The news that the four should face trial for murder was the latest twist in a bizarre case that seems to have leapt from the pages of a Dan Brown pot-boiler - although it has been going on for so long it may have been the American thriller writer's original inspiration.

Roberto Calvi, nicknamed "God's Banker", was chairman of Banco Ambrosiano, a bank founded by a priest and with close links to the Vatican, the Sicilian Mafia and the notorious rogue P2 masonic lodge. The bank went bankrupt in June 1982, with debts of around £800m. Both the Vatican and the Mafia are believed to have lost huge sums in the crash.

Days later, Calvi's body was discovered dangling from a rope under the bridge, his coat pockets loaded with bricks. An inquest five weeks after he died concluded that he had committed suicide, a verdict denounced by his family who were convinced that there had been foul play.

It was many years before the case was taken any further. The highly sensitive involvement of figures high in the Church, the Italian government and organised crime is believed to have made the authorities queasy about taking it any further.

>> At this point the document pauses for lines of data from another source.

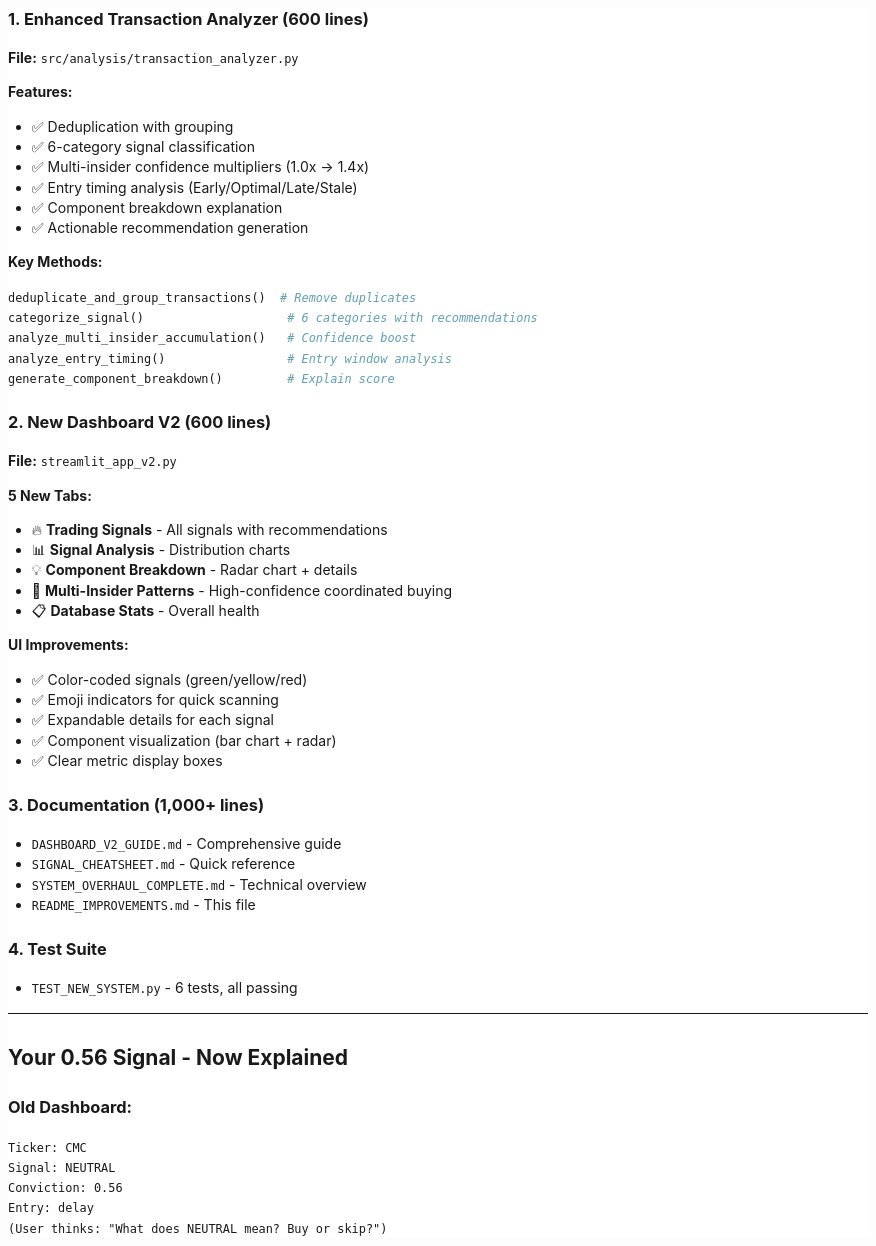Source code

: ### 1. Enhanced Transaction Analyzer (600 lines)
**File:** `src/analysis/transaction_analyzer.py`

**Features:**
- ✅ Deduplication with grouping
- ✅ 6-category signal classification
- ✅ Multi-insider confidence multipliers (1.0x → 1.4x)
- ✅ Entry timing analysis (Early/Optimal/Late/Stale)
- ✅ Component breakdown explanation
- ✅ Actionable recommendation generation

**Key Methods:**
```python
deduplicate_and_group_transactions()  # Remove duplicates
categorize_signal()                    # 6 categories with recommendations
analyze_multi_insider_accumulation()   # Confidence boost
analyze_entry_timing()                 # Entry window analysis
generate_component_breakdown()         # Explain score
```

### 2. New Dashboard V2 (600 lines)
**File:** `streamlit_app_v2.py`

**5 New Tabs:**
- 🔥 **Trading Signals** - All signals with recommendations
- 📊 **Signal Analysis** - Distribution charts
- 💡 **Component Breakdown** - Radar chart + details
- 👥 **Multi-Insider Patterns** - High-confidence coordinated buying
- 📋 **Database Stats** - Overall health

**UI Improvements:**
- ✅ Color-coded signals (green/yellow/red)
- ✅ Emoji indicators for quick scanning
- ✅ Expandable details for each signal
- ✅ Component visualization (bar chart + radar)
- ✅ Clear metric display boxes

### 3. Documentation (1,000+ lines)
- `DASHBOARD_V2_GUIDE.md` - Comprehensive guide
- `SIGNAL_CHEATSHEET.md` - Quick reference
- `SYSTEM_OVERHAUL_COMPLETE.md` - Technical overview
- `README_IMPROVEMENTS.md` - This file

### 4. Test Suite
- `TEST_NEW_SYSTEM.py` - 6 tests, all passing

---

## Your 0.56 Signal - Now Explained

### Old Dashboard:
```
Ticker: CMC
Signal: NEUTRAL
Conviction: 0.56
Entry: delay
(User thinks: "What does NEUTRAL mean? Buy or skip?")
```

But in 2002 after a new post-mortem examination on Calvi's exhumed remains, using new forensic techniques, scientists appointed by Italian judges concluded that he had been strangled before being strung up from scaffolding under the bridge. They said great pains had been taken to make the murder look like suicide.

Judge Orlando Villoni in Rome decided that the evidence was sufficient to proceed with a murder trial. Mr Carboni was indicted on murder charges alongside the victim's former girlfriend Manuela Kleinszig, Giuseppe "Pippo" Calo and the businessman Ernesto Diotallevi.

Renato Borzone, Mr Carboni's lawyer, told the court his client denied the allegations and argued that Mr Calvi's death was a suicide.

"The defence maintains - based on medical examinations - Calvi committed suicide and was not murdered," he said. "There are elements favourable to the defence as well as the prosecution. There are things that have to be clarified."